◆ TASK DIRECTIONS ◆
Extract, from the listing that follows, each line containing the word "survivor".

============================================================

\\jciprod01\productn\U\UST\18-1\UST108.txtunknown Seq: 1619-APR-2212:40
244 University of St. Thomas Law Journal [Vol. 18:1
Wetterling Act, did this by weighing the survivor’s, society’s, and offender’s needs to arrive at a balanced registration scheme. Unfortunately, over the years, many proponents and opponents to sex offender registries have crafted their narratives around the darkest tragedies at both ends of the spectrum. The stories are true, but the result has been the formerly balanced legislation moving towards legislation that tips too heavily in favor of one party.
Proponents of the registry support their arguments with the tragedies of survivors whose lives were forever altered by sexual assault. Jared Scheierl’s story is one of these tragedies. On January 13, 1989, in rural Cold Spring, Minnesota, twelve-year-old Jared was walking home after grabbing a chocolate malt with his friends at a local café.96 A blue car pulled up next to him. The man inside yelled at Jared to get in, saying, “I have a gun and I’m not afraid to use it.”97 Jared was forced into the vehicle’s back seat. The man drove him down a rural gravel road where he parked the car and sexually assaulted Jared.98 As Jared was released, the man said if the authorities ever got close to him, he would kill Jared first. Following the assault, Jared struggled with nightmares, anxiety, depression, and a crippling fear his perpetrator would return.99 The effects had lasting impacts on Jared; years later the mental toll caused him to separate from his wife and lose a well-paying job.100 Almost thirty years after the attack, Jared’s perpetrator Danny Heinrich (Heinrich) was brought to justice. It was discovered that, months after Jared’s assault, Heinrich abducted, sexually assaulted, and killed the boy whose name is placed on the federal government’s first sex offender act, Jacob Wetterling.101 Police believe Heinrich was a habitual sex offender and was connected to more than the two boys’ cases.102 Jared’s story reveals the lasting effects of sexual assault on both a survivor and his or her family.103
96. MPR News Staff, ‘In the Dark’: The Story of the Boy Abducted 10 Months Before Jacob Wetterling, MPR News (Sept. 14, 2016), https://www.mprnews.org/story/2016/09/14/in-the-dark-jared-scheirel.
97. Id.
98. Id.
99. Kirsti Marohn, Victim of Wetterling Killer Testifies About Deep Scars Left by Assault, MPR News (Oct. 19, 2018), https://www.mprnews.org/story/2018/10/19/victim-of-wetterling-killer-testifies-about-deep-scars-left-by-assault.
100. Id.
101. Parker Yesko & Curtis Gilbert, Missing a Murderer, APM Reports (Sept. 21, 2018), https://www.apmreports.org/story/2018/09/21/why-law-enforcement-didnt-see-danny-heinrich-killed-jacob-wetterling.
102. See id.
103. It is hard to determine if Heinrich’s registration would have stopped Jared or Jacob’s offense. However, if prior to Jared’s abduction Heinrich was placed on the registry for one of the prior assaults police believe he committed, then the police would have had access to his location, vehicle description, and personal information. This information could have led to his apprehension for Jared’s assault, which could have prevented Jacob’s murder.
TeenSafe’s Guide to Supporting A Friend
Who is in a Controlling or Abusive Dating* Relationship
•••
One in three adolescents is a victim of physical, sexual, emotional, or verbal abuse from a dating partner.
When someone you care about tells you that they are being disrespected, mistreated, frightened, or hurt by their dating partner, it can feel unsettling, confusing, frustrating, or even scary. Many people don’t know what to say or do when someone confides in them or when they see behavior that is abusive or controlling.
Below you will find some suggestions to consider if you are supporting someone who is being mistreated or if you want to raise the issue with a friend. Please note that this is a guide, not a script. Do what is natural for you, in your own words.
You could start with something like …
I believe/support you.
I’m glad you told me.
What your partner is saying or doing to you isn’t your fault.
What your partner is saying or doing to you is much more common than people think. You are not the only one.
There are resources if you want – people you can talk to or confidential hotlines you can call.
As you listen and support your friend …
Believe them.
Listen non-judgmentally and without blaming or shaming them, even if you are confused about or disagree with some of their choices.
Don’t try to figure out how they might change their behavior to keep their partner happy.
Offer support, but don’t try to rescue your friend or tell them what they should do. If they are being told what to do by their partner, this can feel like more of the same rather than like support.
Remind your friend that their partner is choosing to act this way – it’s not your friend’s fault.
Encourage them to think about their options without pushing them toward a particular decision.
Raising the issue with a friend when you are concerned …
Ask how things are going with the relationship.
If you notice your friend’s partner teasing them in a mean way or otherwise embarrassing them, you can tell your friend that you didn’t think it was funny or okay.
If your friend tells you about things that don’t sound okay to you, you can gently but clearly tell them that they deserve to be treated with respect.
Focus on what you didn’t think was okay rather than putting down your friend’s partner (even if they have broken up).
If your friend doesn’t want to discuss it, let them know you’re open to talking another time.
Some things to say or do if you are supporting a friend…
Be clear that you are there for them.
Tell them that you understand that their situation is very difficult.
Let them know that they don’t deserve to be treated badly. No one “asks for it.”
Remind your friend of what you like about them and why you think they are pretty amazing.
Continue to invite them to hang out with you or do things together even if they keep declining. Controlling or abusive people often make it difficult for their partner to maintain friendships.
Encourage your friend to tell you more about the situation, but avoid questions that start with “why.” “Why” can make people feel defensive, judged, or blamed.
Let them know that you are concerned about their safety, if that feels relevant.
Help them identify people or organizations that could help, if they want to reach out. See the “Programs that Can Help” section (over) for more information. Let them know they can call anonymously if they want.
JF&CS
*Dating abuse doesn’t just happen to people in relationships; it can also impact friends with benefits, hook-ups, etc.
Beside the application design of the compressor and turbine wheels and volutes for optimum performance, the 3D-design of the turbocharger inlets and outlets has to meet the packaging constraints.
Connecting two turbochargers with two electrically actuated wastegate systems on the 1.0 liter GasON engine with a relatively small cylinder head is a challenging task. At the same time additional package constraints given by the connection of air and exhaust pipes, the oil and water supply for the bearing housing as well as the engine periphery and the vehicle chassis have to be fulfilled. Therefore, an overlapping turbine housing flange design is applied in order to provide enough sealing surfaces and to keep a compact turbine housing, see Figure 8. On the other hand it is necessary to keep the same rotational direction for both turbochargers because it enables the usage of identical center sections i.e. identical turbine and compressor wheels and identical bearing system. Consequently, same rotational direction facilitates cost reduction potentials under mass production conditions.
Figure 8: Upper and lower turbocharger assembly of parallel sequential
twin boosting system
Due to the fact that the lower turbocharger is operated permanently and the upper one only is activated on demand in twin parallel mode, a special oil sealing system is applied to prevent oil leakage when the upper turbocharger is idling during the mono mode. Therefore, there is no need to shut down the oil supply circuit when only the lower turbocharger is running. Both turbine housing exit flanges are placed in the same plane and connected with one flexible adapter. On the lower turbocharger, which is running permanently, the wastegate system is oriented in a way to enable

============================================================

◆ ANSWER TO THIS EXERCISE ◆
Wetterling Act, did this by weighing the survivor’s, society’s, and offender’s needs to arrive at a balanced registration scheme. Unfortunately, over the years, many proponents and opponents to sex offender registries have crafted their narratives around the darkest tragedies at both ends of the spectrum. The stories are true, but the result has been the formerly balanced legislation moving towards legislation that tips too heavily in favor of one party.
Proponents of the registry support their arguments with the tragedies of survivors whose lives were forever altered by sexual assault. Jared Scheierl’s story is one of these tragedies. On January 13, 1989, in rural Cold Spring, Minnesota, twelve-year-old Jared was walking home after grabbing a chocolate malt with his friends at a local café.96 A blue car pulled up next to him. The man inside yelled at Jared to get in, saying, “I have a gun and I’m not afraid to use it.”97 Jared was forced into the vehicle’s back seat. The man drove him down a rural gravel road where he parked the car and sexually assaulted Jared.98 As Jared was released, the man said if the authorities ever got close to him, he would kill Jared first. Following the assault, Jared struggled with nightmares, anxiety, depression, and a crippling fear his perpetrator would return.99 The effects had lasting impacts on Jared; years later the mental toll caused him to separate from his wife and lose a well-paying job.100 Almost thirty years after the attack, Jared’s perpetrator Danny Heinrich (Heinrich) was brought to justice. It was discovered that, months after Jared’s assault, Heinrich abducted, sexually assaulted, and killed the boy whose name is placed on the federal government’s first sex offender act, Jacob Wetterling.101 Police believe Heinrich was a habitual sex offender and was connected to more than the two boys’ cases.102 Jared’s story reveals the lasting effects of sexual assault on both a survivor and his or her family.103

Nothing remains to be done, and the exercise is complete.